小説

『走れ孫よ』及川明彦(『走れメロス』太宰治)

 思えば昔から、頑固で偏屈なじいさんだった。
 昔ながらの亭主関白でお婆さんを困らせてばかりいたし、入院した時も病院の飯は不味いだの、家に帰るだの言って看護師さん達に向かってしょちゅう怒鳴っていた。よくあんなじいさんから、無口な父さんや物事を冷めた目で見る僕が生まれたものだ。
 本当に父と僕はじいさんに似ていないと思う。だって僕なら、明日は孫の大学の入学式だという日に、眠るようにして死んだりはしない。
 いつもは家族が眠れないほどのイビキをかいて寝ていたくせに、昨日はそれが気付けばピタリと止んでいた。父さんが心配して様子を見に行ってみれば、案の定呼吸も心臓も止まっていた。止まったまま、二度と動かなくなった。
「次は松島ー。松島で、ございます。お降りの際は……」
 いつもは仙台から30分で行き来できる快速列車も、今日ばかりは遅く思えた。だが何事もなければ、父さんの言っていたように読経前には間に合う。
 葬式は入学式が終わってから出れば良い。ぎりぎり間に合うだろうから。父さんも父さんで無茶を言う。

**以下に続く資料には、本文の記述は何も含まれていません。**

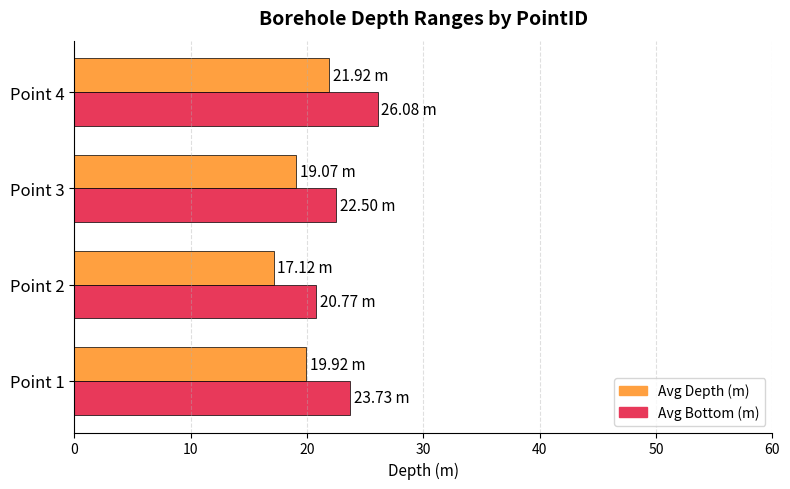

Count the number of categories in the chart.

4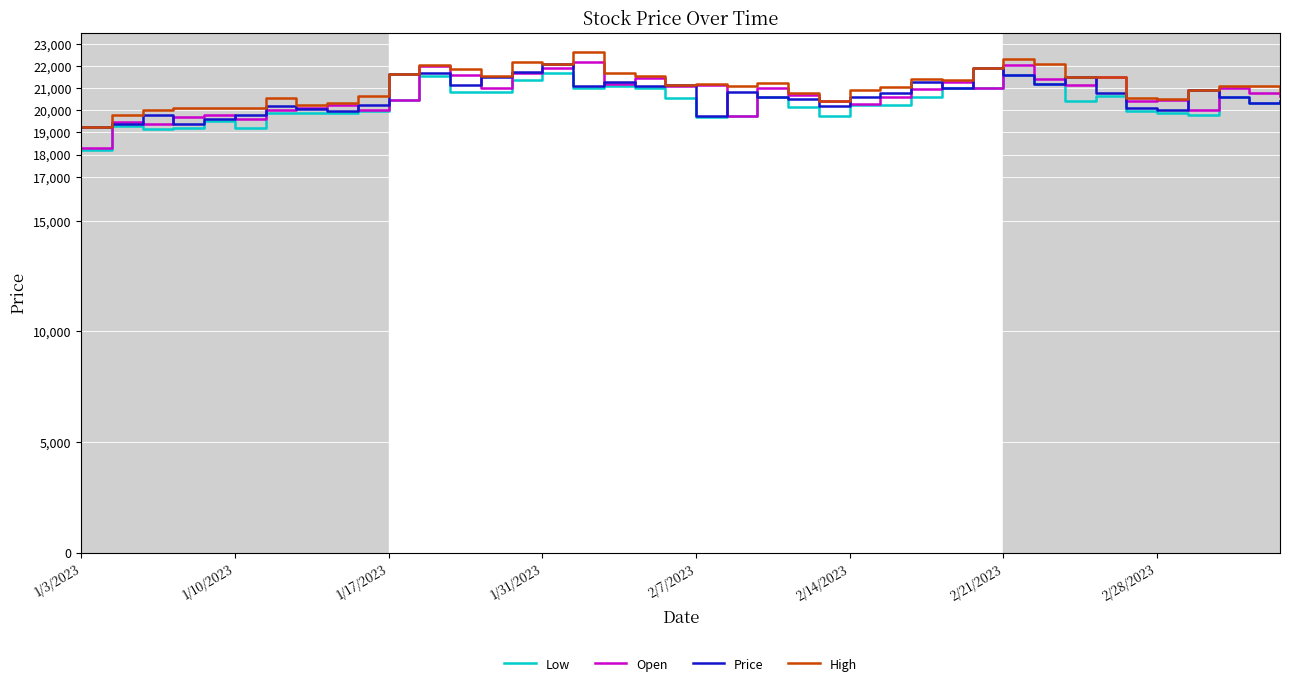

What is the greatest value displayed?

22650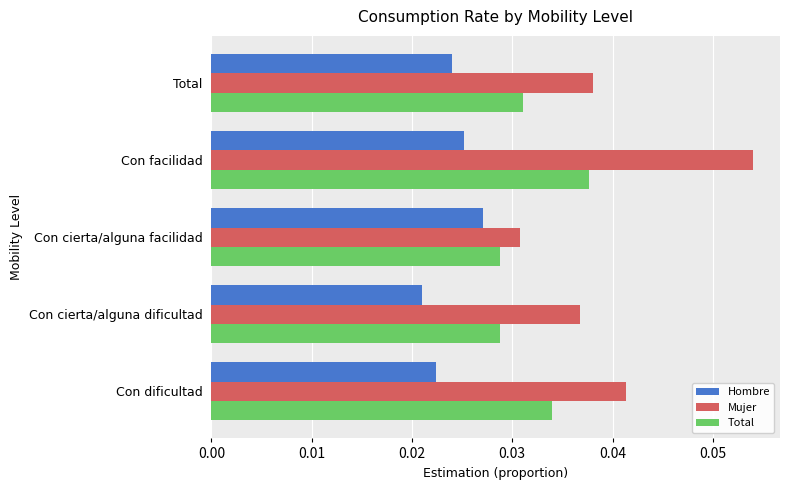

At which category is the sum across all series the highest?

Con facilidad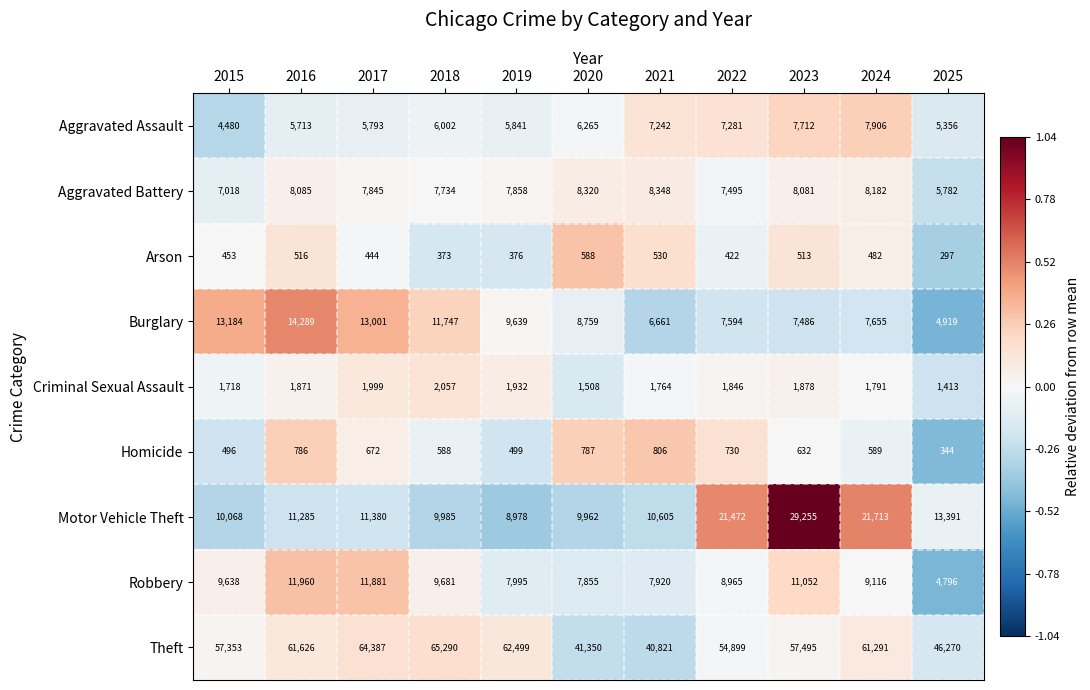

What is the smallest value displayed?

297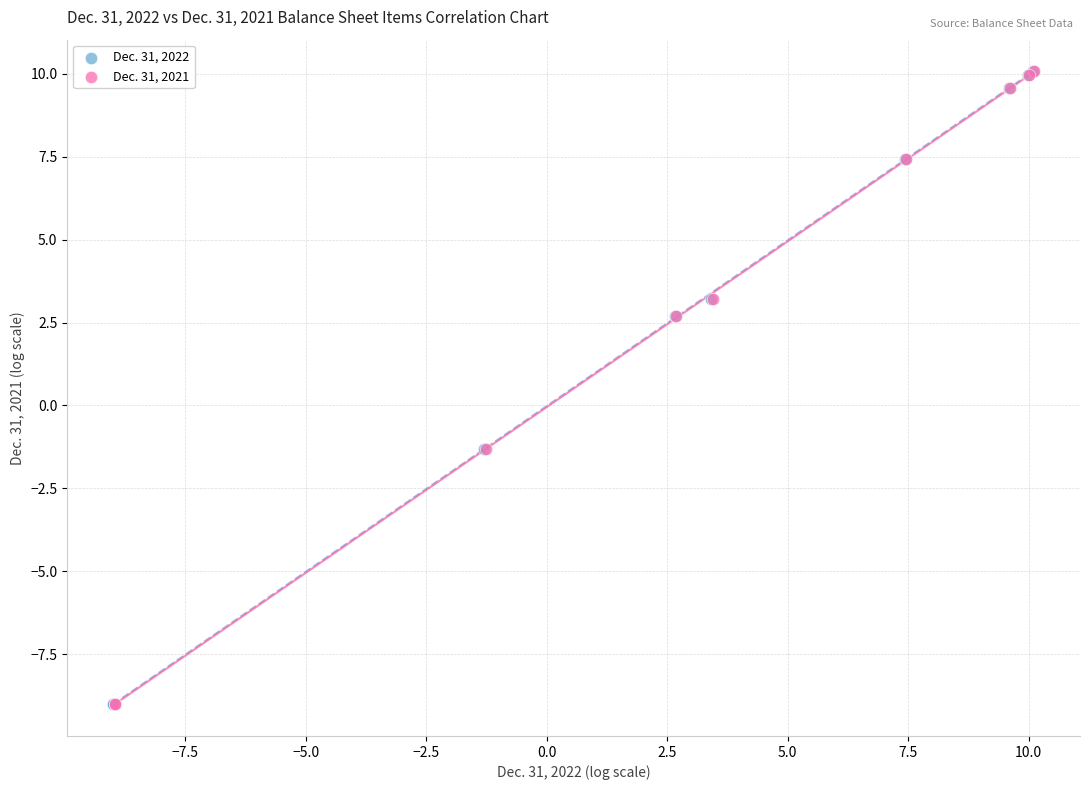

What are all the series names shown in the legend?

Dec. 31, 2022, Dec. 31, 2021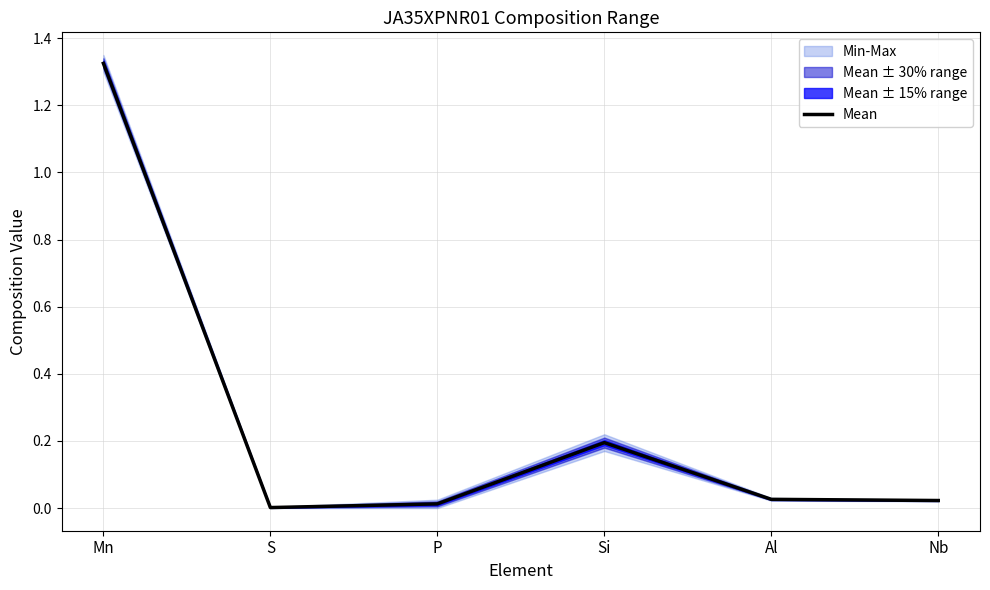

What is the label of the 6th point from the right?

Mn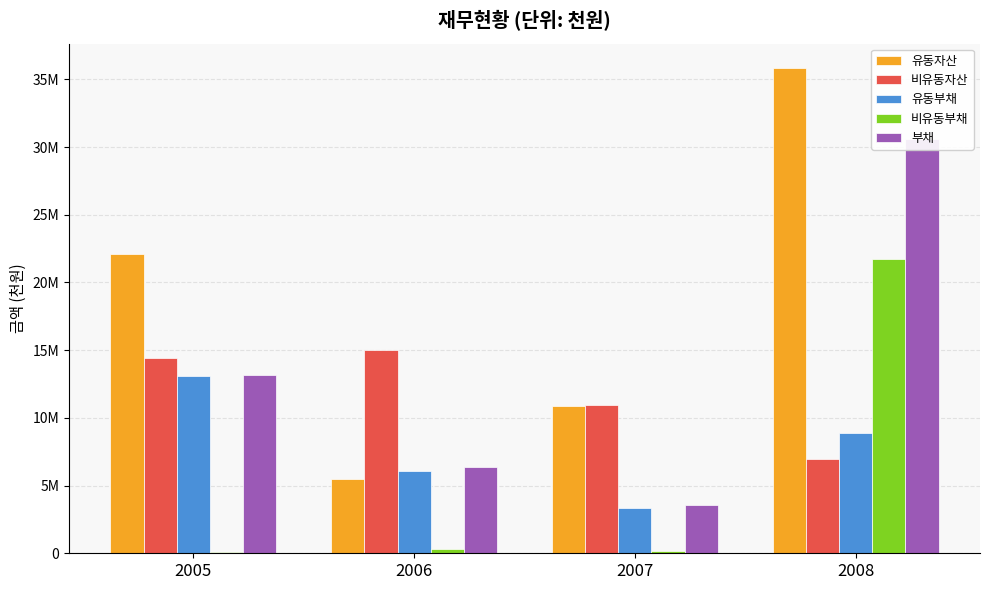

At which label does 유동자산 reach its peak?

2008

 正直、大学の入学式など強制出席ではないのだから、僕は別に出なくとも良いと考えていた。親戚達も「この忙しい時に」と父さんに反対していた。僕もそう思う。一生に一度のことかもしれないが、こういう時は冠婚葬祭を優先すべきだろう。
『でも死んだ人間より、これからを生きる人間の方が大事だから』
 その一言で、父さんは親戚達を全員黙らせた。